Thanks for that.  Silly me for thinking that if the Insert Image icon does not work on the pre-Advanced webpage, it will not work on the Advanced webpage.   :Wink:   :Wink: 

(And conversely, if it works on the Advanced webpage, it is SMOP to fix it on the pre-Advanced webpage.   :Roll Eyes (Sarcastic):   :Roll Eyes (Sarcastic):  )

But it does not work consistently(!).

It worked one time, at least as far as Preview Post.

But it did not work the many subsequent times that I tried.

Perhaps I'm doing something wrong unconsciously.  But I have been trying to be more and more careful with each subsequent attempt.

I suspect some stale state information.  I'll investigate some other time, starting with a very clean state.

PS....  It has been painful to experiment, because of the delays this website seems to be suffering -- at least, from my perspective.  With the internet, we never know where the delay really is.   :Mad: 

Okay, that's enough "palaver".   :Smilie:   :Smilie:   Thanks all.

----------


## AliGW

> But this can be a teachable moment.



I think the fact that you assumed that I was being deliberately insulting and rude rather than perhaps taking a moment and wondering if I'd meant something different (as I am English, not American, and these things happen) also requires you to learn something. All I intended was to offer you help. Helping people is my main motivator when I am here on the forums.

[Point tracking data]
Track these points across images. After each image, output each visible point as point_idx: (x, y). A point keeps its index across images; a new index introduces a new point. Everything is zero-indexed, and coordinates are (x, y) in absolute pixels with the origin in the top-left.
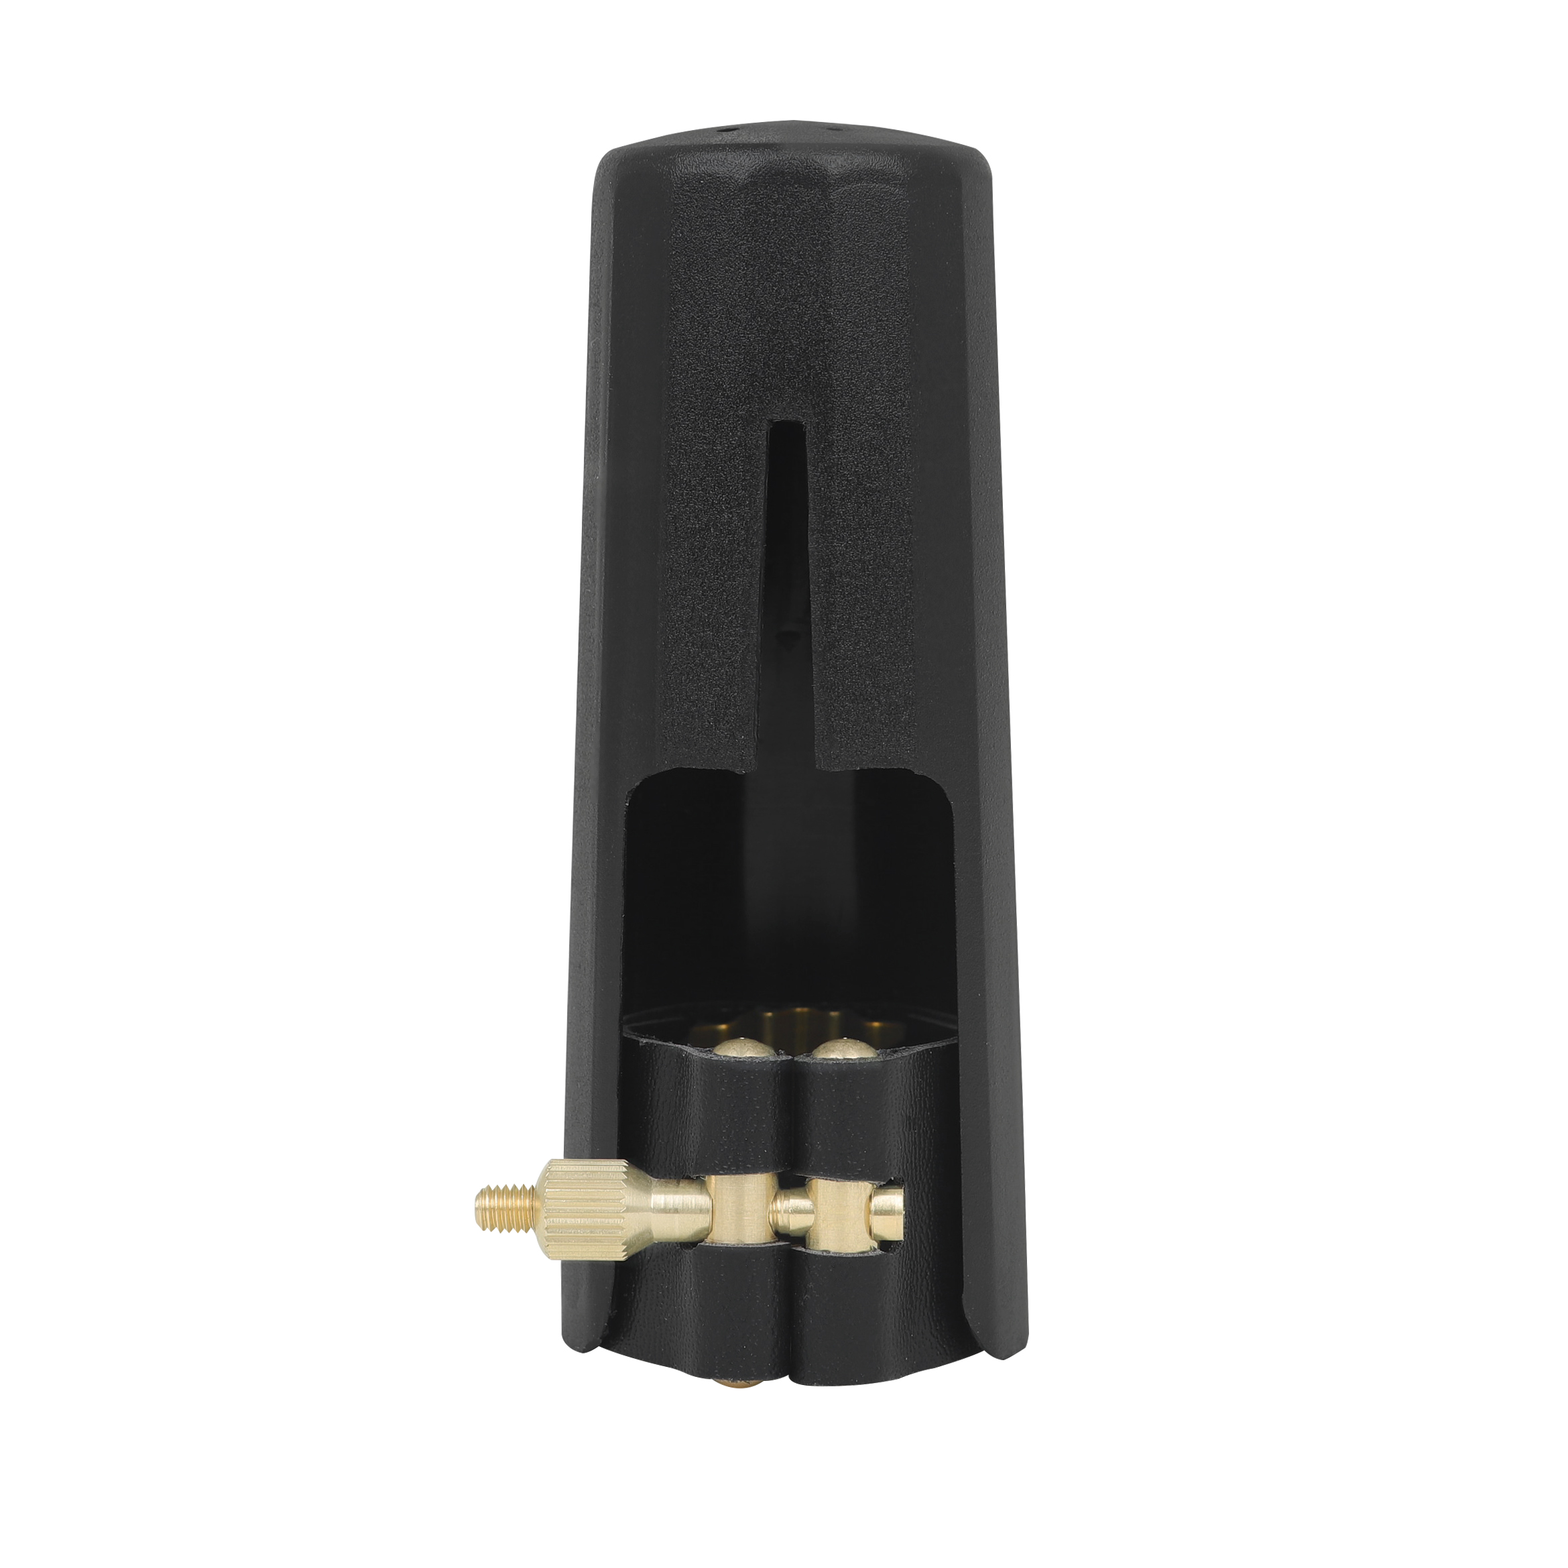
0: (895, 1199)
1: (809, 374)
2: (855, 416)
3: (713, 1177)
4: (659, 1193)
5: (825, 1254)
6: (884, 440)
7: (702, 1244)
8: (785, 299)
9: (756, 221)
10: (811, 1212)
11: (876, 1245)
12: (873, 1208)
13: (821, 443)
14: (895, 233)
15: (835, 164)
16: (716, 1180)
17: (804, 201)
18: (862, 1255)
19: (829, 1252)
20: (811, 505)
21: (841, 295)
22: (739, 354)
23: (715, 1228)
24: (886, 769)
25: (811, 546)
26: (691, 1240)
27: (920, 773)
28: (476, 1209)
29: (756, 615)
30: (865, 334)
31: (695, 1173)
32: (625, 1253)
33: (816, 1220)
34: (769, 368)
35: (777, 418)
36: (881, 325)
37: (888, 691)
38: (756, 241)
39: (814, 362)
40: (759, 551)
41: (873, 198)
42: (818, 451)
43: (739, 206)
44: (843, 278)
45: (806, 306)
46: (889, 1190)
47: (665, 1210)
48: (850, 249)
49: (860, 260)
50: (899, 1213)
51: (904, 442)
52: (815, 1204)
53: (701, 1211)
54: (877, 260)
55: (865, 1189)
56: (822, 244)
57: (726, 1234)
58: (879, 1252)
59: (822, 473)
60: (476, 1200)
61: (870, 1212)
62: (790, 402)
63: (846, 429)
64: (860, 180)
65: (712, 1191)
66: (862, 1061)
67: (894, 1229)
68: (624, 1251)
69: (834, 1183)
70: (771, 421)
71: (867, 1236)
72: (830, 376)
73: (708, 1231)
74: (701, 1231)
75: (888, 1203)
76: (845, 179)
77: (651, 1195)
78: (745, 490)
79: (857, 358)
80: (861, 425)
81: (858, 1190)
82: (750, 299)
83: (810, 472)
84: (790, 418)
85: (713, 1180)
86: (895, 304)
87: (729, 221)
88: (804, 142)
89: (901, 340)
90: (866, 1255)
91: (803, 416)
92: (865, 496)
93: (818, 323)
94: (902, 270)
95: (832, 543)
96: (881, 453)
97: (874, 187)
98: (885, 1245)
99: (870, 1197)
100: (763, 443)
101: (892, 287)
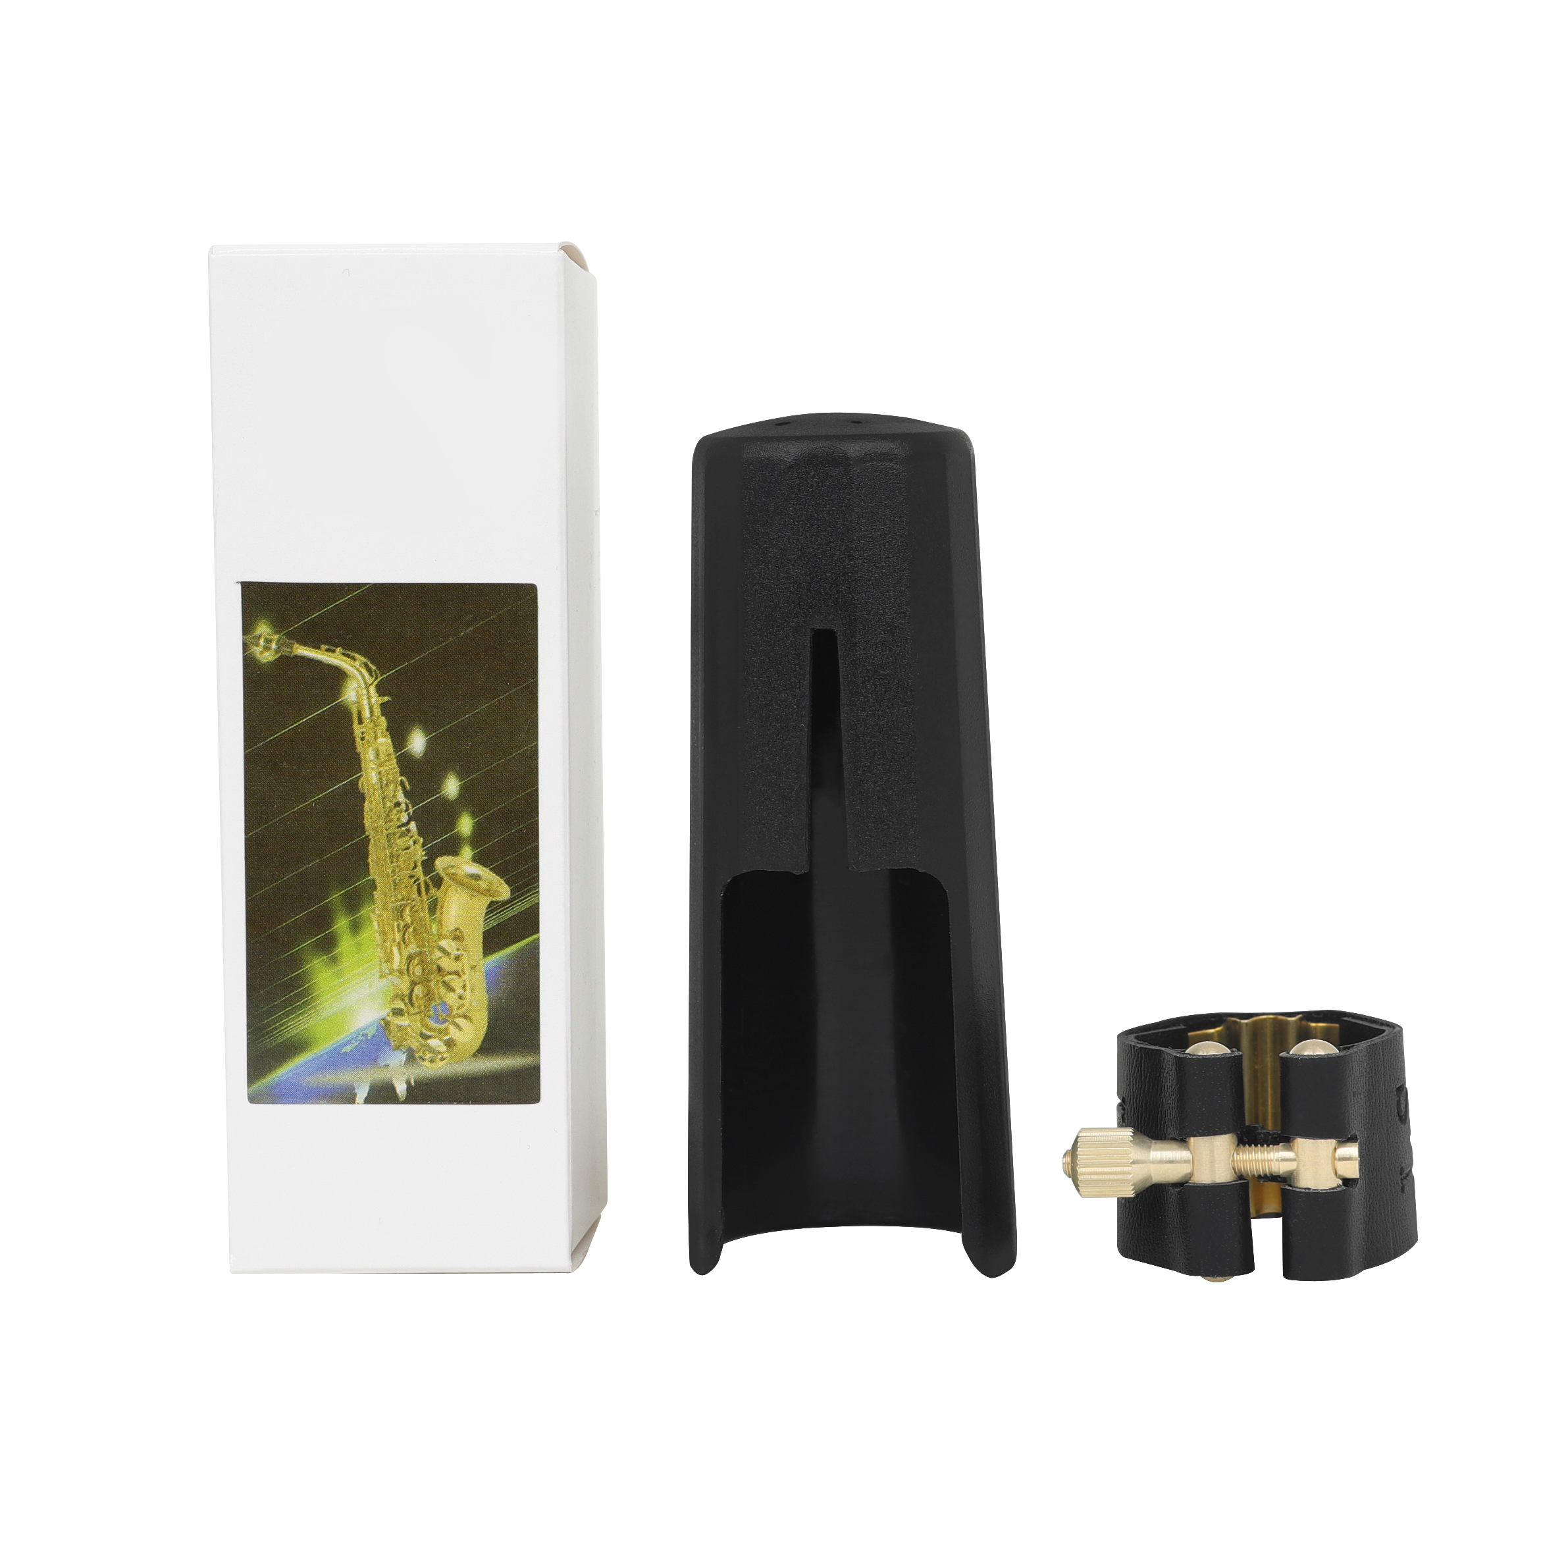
0: (1352, 1150)
1: (838, 596)
2: (871, 625)
3: (1192, 1138)
4: (1156, 1150)
5: (1307, 1191)
6: (893, 641)
7: (1187, 1184)
8: (821, 545)
9: (799, 491)
10: (1294, 1160)
11: (1340, 1182)
12: (1337, 1156)
13: (848, 644)
14: (897, 496)
15: (854, 449)
16: (1194, 1140)
17: (832, 476)
18: (1332, 1191)
19: (1309, 1189)
20: (842, 687)
21: (859, 541)
22: (790, 583)
23: (1195, 1173)
24: (899, 869)
25: (843, 716)
26: (1179, 1181)
27: (923, 871)
28: (1063, 1164)
29: (805, 764)
30: (878, 568)
31: (1179, 1135)
32: (1133, 1192)
33: (1298, 1166)
34: (810, 593)
35: (817, 627)
36: (888, 561)
37: (899, 815)
38: (800, 505)
39: (841, 588)
40: (807, 719)
41: (881, 472)
42: (846, 650)
43: (787, 480)
44: (861, 529)
45: (835, 549)
46: (1348, 1144)
47: (1161, 1162)
48: (865, 509)
49: (872, 516)
50: (1356, 1160)
51: (907, 642)
52: (1297, 1155)
53: (1185, 1162)
54: (885, 516)
55: (1331, 1144)
56: (846, 506)
57: (1204, 1177)
58: (1344, 1188)
59: (849, 664)
60: (1063, 1158)
61: (1335, 1159)
62: (826, 616)
63: (865, 633)
64: (872, 460)
65: (1192, 1150)
66: (1329, 1056)
67: (1352, 1170)
68: (1132, 1190)
69: (1312, 1141)
70: (813, 629)
71: (1334, 1176)
72: (853, 597)
73: (1191, 1175)
74: (1186, 1175)
75: (1348, 1153)
76: (862, 459)
77: (1150, 1151)
78: (796, 677)
79: (872, 584)
80: (876, 630)
81: (1325, 1146)
82: (797, 545)
83: (840, 664)
84: (826, 627)
85: (1192, 1140)
86: (898, 546)
87: (781, 490)
88: (832, 434)
89: (903, 570)
90: (1335, 1190)
91: (835, 626)
92: (879, 679)
93: (844, 561)
94: (903, 521)
95: (857, 713)
96: (890, 650)
97: (882, 465)
98: (1347, 1182)
99: (1335, 1149)
100: (808, 644)
101: (896, 534)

EXERCISE GOAL — From the forum thread above, extract the passage between "Thanks for that." and "very clean state.", inclusive.

SOLUTION FOR THIS TASK —
Thanks for that.  Silly me for thinking that if the Insert Image icon does not work on the pre-Advanced webpage, it will not work on the Advanced webpage.   :Wink:   :Wink: 

(And conversely, if it works on the Advanced webpage, it is SMOP to fix it on the pre-Advanced webpage.   :Roll Eyes (Sarcastic):   :Roll Eyes (Sarcastic):  )

But it does not work consistently(!).

It worked one time, at least as far as Preview Post.

But it did not work the many subsequent times that I tried.

Perhaps I'm doing something wrong unconsciously.  But I have been trying to be more and more careful with each subsequent attempt.

I suspect some stale state information.  I'll investigate some other time, starting with a very clean state.